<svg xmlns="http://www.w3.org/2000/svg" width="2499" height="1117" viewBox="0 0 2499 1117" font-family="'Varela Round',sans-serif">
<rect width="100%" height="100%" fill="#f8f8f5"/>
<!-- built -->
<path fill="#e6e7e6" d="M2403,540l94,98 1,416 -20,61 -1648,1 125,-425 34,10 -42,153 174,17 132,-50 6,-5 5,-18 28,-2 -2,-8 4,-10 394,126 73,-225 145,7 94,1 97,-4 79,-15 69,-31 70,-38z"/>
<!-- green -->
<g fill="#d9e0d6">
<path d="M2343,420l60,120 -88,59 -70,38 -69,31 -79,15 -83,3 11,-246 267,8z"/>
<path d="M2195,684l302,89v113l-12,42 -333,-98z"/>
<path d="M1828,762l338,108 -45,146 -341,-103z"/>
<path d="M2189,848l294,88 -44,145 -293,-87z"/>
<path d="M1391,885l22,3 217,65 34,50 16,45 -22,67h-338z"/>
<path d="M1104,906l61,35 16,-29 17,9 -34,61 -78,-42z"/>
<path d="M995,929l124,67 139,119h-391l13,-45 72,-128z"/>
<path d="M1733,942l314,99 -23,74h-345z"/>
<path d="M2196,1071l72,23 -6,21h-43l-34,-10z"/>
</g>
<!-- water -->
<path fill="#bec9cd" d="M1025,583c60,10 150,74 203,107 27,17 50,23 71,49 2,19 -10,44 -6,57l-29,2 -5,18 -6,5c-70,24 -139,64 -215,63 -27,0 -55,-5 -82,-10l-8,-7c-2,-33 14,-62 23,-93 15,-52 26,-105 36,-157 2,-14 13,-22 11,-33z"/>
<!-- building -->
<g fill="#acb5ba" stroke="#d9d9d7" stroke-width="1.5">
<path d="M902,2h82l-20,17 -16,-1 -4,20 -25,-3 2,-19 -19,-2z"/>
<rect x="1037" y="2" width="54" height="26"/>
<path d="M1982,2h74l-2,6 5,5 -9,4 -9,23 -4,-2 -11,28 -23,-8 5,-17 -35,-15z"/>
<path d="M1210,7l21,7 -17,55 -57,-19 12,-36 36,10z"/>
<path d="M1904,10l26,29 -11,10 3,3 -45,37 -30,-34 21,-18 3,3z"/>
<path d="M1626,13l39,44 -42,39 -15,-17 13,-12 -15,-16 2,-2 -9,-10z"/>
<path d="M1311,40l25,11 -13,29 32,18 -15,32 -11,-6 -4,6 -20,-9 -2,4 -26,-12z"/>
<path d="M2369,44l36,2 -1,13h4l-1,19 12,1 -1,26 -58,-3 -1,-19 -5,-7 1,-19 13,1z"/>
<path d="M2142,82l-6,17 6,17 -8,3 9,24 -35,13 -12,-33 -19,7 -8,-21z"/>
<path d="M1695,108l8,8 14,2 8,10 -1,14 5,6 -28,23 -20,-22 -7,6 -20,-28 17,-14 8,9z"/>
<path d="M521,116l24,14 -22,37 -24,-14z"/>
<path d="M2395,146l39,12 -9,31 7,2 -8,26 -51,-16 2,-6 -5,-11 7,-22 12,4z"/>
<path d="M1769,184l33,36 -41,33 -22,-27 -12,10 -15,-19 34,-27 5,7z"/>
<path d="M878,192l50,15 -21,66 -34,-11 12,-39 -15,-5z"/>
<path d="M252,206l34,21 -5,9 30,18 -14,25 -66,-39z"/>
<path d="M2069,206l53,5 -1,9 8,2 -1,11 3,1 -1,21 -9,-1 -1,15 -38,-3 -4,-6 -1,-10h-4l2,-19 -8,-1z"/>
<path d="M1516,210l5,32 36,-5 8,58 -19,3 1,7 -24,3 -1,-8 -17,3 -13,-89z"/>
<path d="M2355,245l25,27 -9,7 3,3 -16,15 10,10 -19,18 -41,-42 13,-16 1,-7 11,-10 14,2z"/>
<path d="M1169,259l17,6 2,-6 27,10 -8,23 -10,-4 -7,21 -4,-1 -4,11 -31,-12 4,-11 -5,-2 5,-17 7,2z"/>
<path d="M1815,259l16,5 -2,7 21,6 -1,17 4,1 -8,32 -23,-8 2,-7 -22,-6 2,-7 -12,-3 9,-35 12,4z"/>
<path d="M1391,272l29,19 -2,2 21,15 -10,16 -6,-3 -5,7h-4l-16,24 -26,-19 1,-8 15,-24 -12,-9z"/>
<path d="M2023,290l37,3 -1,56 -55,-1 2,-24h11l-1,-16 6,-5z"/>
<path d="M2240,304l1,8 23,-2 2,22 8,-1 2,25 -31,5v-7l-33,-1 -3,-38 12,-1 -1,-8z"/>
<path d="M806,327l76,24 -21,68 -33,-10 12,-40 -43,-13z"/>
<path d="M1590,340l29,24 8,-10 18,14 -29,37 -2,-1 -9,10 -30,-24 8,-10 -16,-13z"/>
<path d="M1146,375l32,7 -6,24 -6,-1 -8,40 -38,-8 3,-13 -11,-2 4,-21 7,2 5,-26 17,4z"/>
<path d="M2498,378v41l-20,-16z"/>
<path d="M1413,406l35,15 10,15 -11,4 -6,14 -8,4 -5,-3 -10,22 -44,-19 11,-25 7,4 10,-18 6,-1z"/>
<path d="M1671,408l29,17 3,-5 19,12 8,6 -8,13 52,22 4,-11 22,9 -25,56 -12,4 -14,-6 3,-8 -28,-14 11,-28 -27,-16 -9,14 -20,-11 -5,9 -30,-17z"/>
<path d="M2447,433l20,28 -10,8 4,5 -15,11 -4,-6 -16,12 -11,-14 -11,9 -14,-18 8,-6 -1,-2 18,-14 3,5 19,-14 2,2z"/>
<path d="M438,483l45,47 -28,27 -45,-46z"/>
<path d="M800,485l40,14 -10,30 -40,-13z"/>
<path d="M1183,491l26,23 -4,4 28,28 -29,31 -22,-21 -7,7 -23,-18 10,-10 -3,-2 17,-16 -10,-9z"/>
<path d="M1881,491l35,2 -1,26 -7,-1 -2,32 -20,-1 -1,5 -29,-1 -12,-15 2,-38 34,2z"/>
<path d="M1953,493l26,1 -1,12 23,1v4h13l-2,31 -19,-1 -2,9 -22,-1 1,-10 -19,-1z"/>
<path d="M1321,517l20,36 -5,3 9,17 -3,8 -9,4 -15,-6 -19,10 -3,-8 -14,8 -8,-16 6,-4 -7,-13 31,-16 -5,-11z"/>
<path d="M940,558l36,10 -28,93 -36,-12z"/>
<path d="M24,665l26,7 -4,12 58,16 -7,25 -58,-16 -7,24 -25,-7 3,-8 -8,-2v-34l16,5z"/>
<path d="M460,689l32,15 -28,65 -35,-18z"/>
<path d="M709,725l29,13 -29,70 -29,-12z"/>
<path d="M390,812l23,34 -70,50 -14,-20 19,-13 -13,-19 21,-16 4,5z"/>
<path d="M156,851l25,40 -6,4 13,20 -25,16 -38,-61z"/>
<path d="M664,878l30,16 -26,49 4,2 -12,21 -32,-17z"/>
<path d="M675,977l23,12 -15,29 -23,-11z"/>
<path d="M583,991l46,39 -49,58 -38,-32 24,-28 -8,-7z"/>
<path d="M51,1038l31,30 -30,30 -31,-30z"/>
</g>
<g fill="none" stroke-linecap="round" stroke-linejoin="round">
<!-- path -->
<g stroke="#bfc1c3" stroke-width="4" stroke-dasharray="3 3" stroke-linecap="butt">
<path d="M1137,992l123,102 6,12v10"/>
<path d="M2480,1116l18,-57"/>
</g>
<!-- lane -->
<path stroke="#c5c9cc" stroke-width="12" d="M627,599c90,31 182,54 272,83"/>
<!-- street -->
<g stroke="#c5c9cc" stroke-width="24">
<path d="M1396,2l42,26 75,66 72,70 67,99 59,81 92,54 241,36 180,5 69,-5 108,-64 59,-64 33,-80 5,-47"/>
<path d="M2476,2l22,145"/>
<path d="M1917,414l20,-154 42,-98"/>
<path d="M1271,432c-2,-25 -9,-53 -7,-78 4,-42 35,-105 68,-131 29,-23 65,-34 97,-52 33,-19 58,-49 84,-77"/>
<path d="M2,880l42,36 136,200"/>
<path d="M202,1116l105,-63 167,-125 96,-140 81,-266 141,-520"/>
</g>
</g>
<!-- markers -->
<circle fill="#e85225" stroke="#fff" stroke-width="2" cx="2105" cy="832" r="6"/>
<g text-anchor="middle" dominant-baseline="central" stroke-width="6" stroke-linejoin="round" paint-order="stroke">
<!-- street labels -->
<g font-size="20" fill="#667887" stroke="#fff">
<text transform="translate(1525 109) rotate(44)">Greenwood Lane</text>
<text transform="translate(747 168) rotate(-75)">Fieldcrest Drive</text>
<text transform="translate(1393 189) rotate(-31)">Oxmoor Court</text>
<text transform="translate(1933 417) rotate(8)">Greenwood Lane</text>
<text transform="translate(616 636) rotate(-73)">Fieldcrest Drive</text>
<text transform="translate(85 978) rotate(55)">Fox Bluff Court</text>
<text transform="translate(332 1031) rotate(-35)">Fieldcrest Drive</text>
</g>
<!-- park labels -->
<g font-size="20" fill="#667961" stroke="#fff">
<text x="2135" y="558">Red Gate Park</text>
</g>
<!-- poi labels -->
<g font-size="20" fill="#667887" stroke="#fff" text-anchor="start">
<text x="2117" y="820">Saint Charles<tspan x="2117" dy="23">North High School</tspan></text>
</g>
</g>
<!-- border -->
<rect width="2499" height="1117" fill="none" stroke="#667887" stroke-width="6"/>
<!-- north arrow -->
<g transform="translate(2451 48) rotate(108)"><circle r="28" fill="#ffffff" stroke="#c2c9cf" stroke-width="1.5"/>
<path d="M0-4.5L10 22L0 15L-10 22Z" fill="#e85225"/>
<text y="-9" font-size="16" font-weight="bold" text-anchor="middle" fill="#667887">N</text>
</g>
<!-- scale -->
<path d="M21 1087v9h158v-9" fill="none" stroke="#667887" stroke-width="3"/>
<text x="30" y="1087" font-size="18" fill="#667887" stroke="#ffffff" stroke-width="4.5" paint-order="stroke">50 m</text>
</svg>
════════
◆ EXERCISE DETAILS: One number is the whole answer: how many lines in the records contain "circle".

◆ ANSWER TO THE PROBLEM: 2